(Passage provided begins)

Here I define a Class called 'Person', which takes one parameter to create: individual number. To scale this up, you would need to provide the survey results for quality of life importance, individual consumption, and the sources used for each activity. The methods include: 
* displaySummary: Provides a summary of current carbon footprint, possible improvement, and which sources to change to
* viewFrame: Displays a data table of users QLI, Cmp, carbon footprint, and room for improvement for each activity
* getSourceRecs: Displays a data table of activities where carbon footprint can be improved by changing to the listed sources.

In [14]:
from collections import namedtuple
Consumption = namedtuple('Consumption', newActNames)
Importance = namedtuple('Importance', newActNames)
Unit_Footprint = namedtuple('Footprint', newActNames)
Footprint = namedtuple('Footprint', newActNames)
summary_elems = ['CF_Current', 'Possible_Improvement', 'CF_Possible', 'Pct_Change_Possible']
Summary = namedtuple('Summary', summary_elems)

In [140]:
class Person:
    def __init__(self, Indnum):
        self.num = Indnum
        self.qli = Importance(*[q for q in QLI.loc[Indnum]])
        self.cmp = Consumption(*[c for c in Cmp.loc[Indnum]])
        self.cf_unit = Unit_Footprint(*[u for u in CF_unit.loc[Indnum]])
        self.cf = Footprint(*[f for f in IndCF.loc[Indnum]])
        self.df = self.getFrame()
        self.summary = self.populateSummary()
        self.recs = None
        
    def populateSummary(self):
        s = [round(cf,4) for cf in IndCF_sum.loc[self.num]]
        s[3] = str(s[3] * 100) + '%'
        return Summary(*s)

(Passage provided ends)
(Data section begins)

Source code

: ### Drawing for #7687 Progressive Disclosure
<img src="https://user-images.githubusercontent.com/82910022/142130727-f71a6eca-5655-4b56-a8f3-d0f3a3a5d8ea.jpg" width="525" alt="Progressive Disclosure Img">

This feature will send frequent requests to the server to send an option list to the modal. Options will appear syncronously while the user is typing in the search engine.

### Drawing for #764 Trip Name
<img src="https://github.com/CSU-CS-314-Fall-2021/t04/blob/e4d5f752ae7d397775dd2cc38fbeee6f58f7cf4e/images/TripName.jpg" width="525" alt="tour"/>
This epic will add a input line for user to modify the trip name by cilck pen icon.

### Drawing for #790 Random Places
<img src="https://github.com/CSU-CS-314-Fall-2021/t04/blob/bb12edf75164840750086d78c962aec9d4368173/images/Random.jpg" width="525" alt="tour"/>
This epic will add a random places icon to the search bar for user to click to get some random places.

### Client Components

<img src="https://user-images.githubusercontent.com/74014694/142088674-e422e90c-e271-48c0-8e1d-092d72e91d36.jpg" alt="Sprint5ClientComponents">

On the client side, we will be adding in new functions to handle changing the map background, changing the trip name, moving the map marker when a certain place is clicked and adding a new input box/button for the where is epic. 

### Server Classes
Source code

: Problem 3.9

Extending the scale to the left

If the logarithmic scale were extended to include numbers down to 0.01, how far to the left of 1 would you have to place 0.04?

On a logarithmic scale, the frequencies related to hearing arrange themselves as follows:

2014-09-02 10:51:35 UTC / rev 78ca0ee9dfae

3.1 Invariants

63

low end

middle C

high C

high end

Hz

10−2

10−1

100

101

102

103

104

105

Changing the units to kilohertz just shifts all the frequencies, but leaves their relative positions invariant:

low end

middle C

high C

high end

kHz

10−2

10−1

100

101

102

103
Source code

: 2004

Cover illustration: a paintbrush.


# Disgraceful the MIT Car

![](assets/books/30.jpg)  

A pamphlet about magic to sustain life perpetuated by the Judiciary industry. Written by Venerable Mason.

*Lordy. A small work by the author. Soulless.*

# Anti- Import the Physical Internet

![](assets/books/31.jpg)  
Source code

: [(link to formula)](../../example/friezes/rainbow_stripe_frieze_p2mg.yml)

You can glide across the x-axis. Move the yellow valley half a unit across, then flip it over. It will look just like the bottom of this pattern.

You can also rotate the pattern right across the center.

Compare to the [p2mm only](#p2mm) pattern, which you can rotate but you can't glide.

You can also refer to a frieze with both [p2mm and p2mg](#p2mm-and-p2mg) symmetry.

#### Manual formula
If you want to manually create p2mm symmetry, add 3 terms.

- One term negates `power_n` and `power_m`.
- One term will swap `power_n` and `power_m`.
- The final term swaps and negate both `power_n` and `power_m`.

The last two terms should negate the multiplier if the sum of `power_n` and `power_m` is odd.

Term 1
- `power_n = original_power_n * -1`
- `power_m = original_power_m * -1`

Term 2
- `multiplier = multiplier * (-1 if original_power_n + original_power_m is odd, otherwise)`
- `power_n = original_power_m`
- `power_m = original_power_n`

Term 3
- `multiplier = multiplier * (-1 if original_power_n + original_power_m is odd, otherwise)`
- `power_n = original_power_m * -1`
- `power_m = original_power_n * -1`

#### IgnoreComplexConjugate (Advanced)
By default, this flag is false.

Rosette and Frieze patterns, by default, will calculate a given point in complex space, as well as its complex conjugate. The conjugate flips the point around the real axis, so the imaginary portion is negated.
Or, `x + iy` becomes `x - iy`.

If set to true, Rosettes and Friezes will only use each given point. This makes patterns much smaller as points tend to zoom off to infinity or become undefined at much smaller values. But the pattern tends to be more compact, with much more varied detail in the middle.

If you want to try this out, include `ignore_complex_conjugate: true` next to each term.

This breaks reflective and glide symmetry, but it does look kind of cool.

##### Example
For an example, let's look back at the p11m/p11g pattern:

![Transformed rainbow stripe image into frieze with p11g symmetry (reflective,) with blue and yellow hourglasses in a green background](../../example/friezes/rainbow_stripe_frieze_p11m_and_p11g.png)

(Data section ends)

• [Problems and tasks]:
• a. Answer these questions from the Person class text:
(i) What is the one parameter the Person class takes to create?
(ii) What does the viewFrame method display?
(iii) What value does the __init__ method assign to self.recs?
• b. Extract the part of the Person class text from "self.summary = self.populateSummary()" up to and including "return Summary(*s)".
None of the collected data is needed to complete this work.

• [Answer section]:
• a.
(i) Individual number.
(ii) A data table of users QLI, Cmp, carbon footprint, and room for improvement for each activity.
(iii) None.

• b.
self.summary = self.populateSummary()
        self.recs = None
        
    def populateSummary(self):
        s = [round(cf,4) for cf in IndCF_sum.loc[self.num]]
        s[3] = str(s[3] * 100) + '%'
        return Summary(*s)